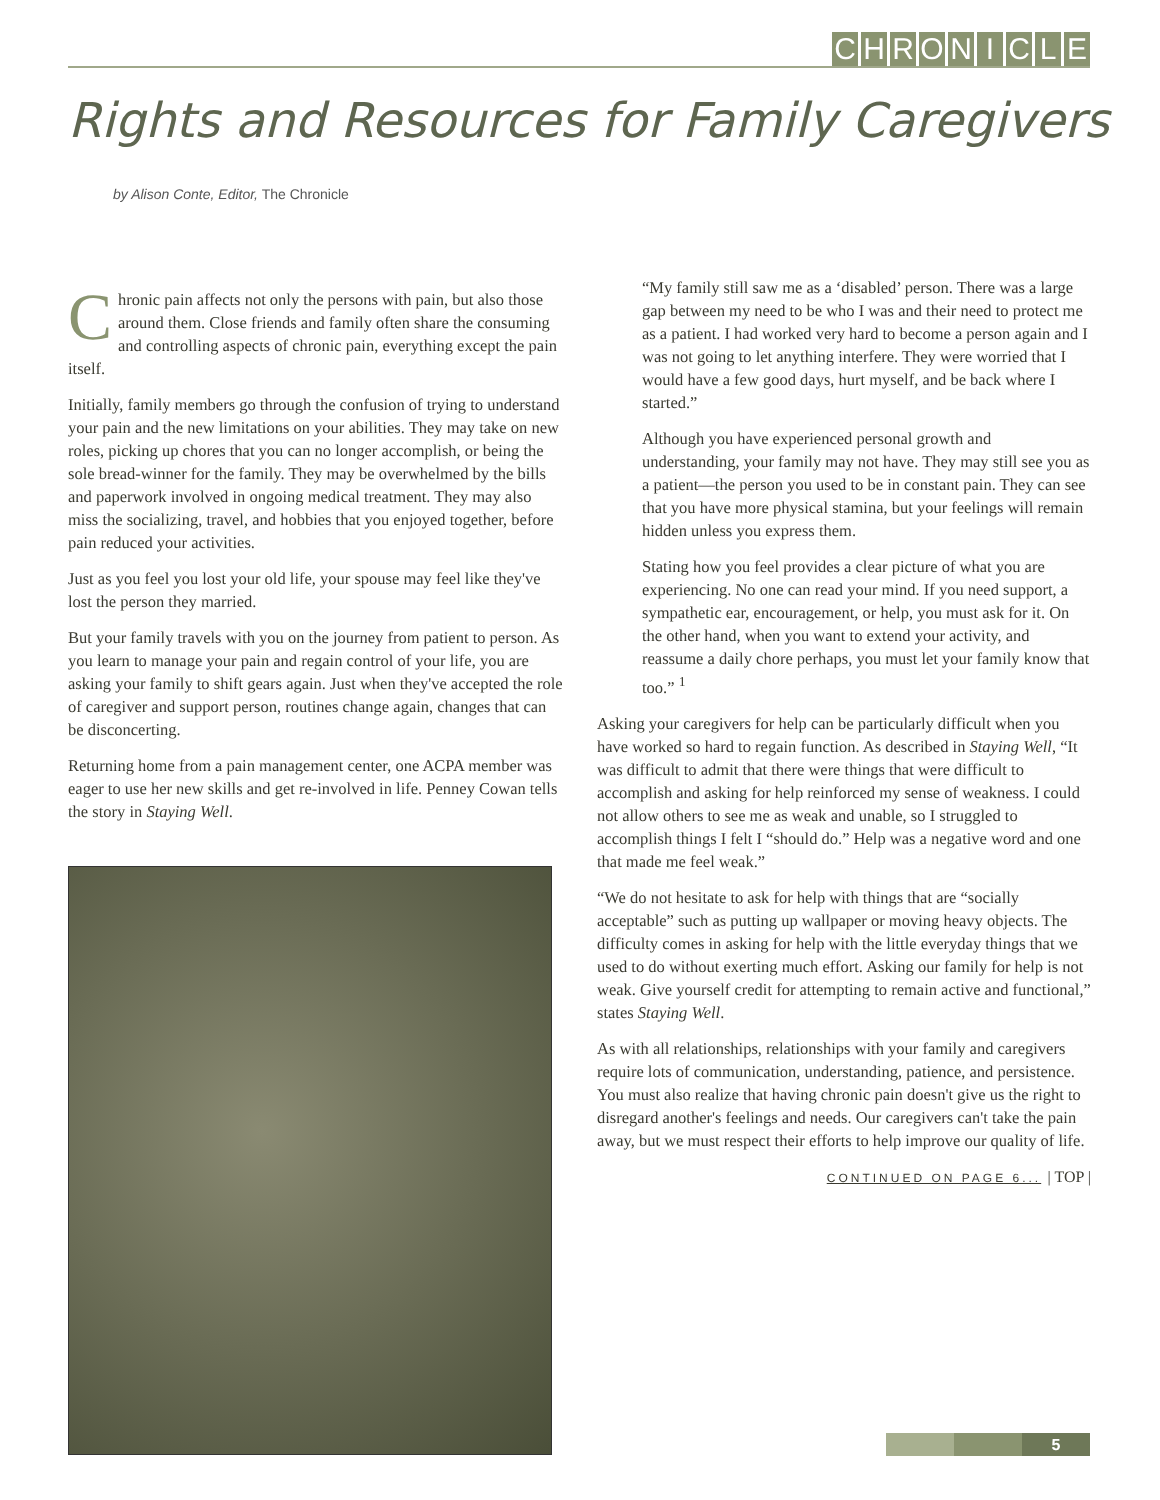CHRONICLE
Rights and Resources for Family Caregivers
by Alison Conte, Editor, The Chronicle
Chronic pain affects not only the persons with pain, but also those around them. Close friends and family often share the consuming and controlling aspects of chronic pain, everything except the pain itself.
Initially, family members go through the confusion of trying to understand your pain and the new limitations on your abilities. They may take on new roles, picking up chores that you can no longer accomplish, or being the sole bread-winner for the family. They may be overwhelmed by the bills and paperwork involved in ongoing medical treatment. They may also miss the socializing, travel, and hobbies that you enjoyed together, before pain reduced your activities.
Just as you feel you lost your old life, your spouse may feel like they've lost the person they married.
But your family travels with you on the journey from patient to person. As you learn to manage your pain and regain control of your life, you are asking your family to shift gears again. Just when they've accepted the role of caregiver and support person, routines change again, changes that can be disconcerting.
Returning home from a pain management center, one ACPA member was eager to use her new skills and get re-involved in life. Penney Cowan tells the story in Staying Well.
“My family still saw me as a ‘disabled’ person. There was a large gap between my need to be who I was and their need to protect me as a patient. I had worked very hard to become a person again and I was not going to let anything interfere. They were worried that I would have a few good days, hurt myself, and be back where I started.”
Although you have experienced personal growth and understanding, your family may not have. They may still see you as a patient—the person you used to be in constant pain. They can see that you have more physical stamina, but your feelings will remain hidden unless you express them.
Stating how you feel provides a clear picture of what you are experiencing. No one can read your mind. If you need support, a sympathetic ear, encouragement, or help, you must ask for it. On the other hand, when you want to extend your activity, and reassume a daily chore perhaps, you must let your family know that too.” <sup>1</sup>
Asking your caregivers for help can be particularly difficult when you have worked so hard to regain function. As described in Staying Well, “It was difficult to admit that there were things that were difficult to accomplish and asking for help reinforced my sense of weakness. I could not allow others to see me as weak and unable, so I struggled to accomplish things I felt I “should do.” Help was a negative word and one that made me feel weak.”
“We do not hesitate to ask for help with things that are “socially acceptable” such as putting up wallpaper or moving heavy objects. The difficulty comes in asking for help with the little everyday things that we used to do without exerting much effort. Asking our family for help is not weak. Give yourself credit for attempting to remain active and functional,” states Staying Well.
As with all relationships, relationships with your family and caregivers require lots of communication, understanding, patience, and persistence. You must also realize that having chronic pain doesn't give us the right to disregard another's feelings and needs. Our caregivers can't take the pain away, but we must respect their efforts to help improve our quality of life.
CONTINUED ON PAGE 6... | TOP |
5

Directions for this task: In the listing above, the lines from the one containing "Just as you" through the one containing "Although you have" must be set down exactly, with no other lines.

Reply:
Just as you feel you lost your old life, your spouse may feel like they've lost the person they married.
But your family travels with you on the journey from patient to person. As you learn to manage your pain and regain control of your life, you are asking your family to shift gears again. Just when they've accepted the role of caregiver and support person, routines change again, changes that can be disconcerting.
Returning home from a pain management center, one ACPA member was eager to use her new skills and get re-involved in life. Penney Cowan tells the story in Staying Well.
“My family still saw me as a ‘disabled’ person. There was a large gap between my need to be who I was and their need to protect me as a patient. I had worked very hard to become a person again and I was not going to let anything interfere. They were worried that I would have a few good days, hurt myself, and be back where I started.”
Although you have experienced personal growth and understanding, your family may not have. They may still see you as a patient—the person you used to be in constant pain. They can see that you have more physical stamina, but your feelings will remain hidden unless you express them.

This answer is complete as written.